→ TASK OBJECTIVE
Your output should be an exact copy of the records, with no pictures in it.
DATASET EXCERPTS Block Start
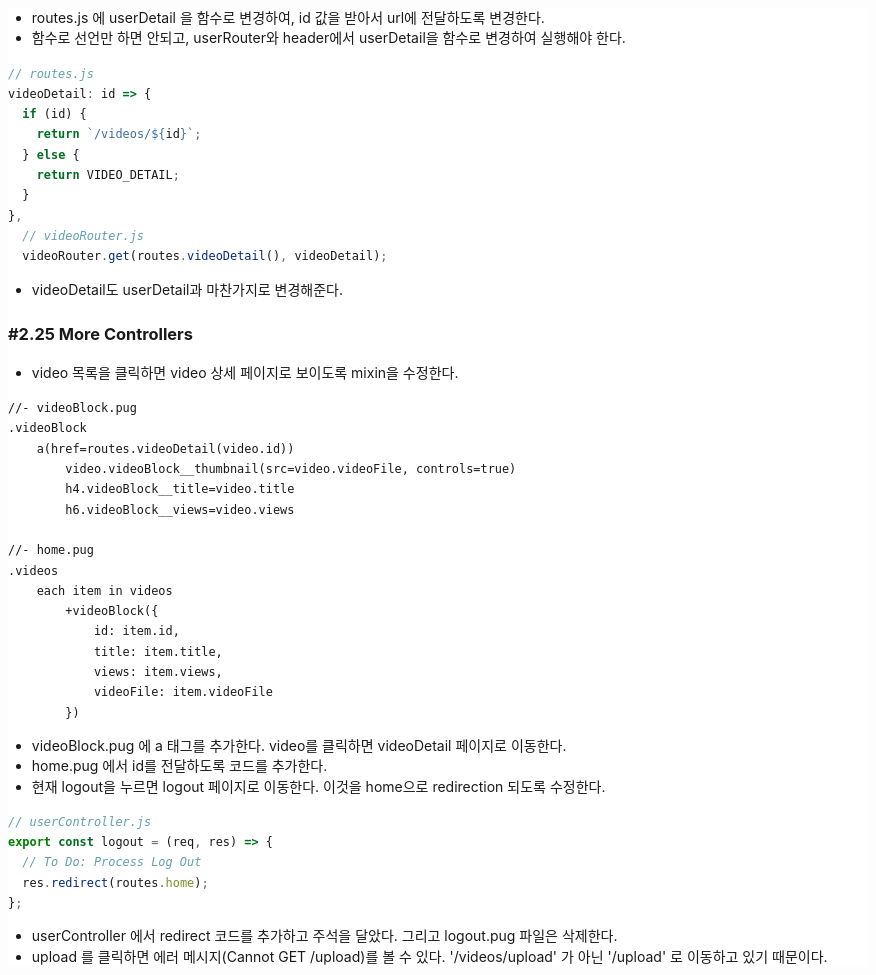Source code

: - routes.js 에 userDetail 을 함수로 변경하여, id 값을 받아서 url에 전달하도록 변경한다.
- 함수로 선언만 하면 안되고, userRouter와 header에서 userDetail을 함수로 변경하여 실행해야 한다.

```javascript
// routes.js
videoDetail: id => {
  if (id) {
    return `/videos/${id}`;
  } else {
    return VIDEO_DETAIL;
  }
},
  // videoRouter.js
  videoRouter.get(routes.videoDetail(), videoDetail);
```

- videoDetail도 userDetail과 마찬가지로 변경해준다.

### #2.25 More Controllers

- video 목록을 클릭하면 video 상세 페이지로 보이도록 mixin을 수정한다.

```pug
//- videoBlock.pug
.videoBlock
    a(href=routes.videoDetail(video.id))
        video.videoBlock__thumbnail(src=video.videoFile, controls=true)
        h4.videoBlock__title=video.title
        h6.videoBlock__views=video.views

//- home.pug
.videos
    each item in videos
        +videoBlock({
            id: item.id,
            title: item.title,
            views: item.views,
            videoFile: item.videoFile
        })
```

- videoBlock.pug 에 a 태그를 추가한다. video를 클릭하면 videoDetail 페이지로 이동한다.
- home.pug 에서 id를 전달하도록 코드를 추가한다.
- 현재 logout을 누르면 logout 페이지로 이동한다. 이것을 home으로 redirection 되도록 수정한다.

```javascript
// userController.js
export const logout = (req, res) => {
  // To Do: Process Log Out
  res.redirect(routes.home);
};
```

- userController 에서 redirect 코드를 추가하고 주석을 달았다. 그리고 logout.pug 파일은 삭제한다.
- upload 를 클릭하면 에러 메시지(Cannot GET /upload)를 볼 수 있다. '/videos/upload' 가 아닌 '/upload' 로 이동하고 있기 때문이다.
DATASET EXCERPTS Block End
→ COMPLETED EXERCISE
Source code

: - routes.js 에 userDetail 을 함수로 변경하여, id 값을 받아서 url에 전달하도록 변경한다.
- 함수로 선언만 하면 안되고, userRouter와 header에서 userDetail을 함수로 변경하여 실행해야 한다.

```javascript
// routes.js
videoDetail: id => {
  if (id) {
    return `/videos/${id}`;
  } else {
    return VIDEO_DETAIL;
  }
},
  // videoRouter.js
  videoRouter.get(routes.videoDetail(), videoDetail);
```

- videoDetail도 userDetail과 마찬가지로 변경해준다.

### #2.25 More Controllers

- video 목록을 클릭하면 video 상세 페이지로 보이도록 mixin을 수정한다.

```pug
//- videoBlock.pug
.videoBlock
    a(href=routes.videoDetail(video.id))
        video.videoBlock__thumbnail(src=video.videoFile, controls=true)
        h4.videoBlock__title=video.title
        h6.videoBlock__views=video.views

//- home.pug
.videos
    each item in videos
        +videoBlock({
            id: item.id,
            title: item.title,
            views: item.views,
            videoFile: item.videoFile
        })
```

- videoBlock.pug 에 a 태그를 추가한다. video를 클릭하면 videoDetail 페이지로 이동한다.
- home.pug 에서 id를 전달하도록 코드를 추가한다.
- 현재 logout을 누르면 logout 페이지로 이동한다. 이것을 home으로 redirection 되도록 수정한다.

```javascript
// userController.js
export const logout = (req, res) => {
  // To Do: Process Log Out
  res.redirect(routes.home);
};
```

- userController 에서 redirect 코드를 추가하고 주석을 달았다. 그리고 logout.pug 파일은 삭제한다.
- upload 를 클릭하면 에러 메시지(Cannot GET /upload)를 볼 수 있다. '/videos/upload' 가 아닌 '/upload' 로 이동하고 있기 때문이다.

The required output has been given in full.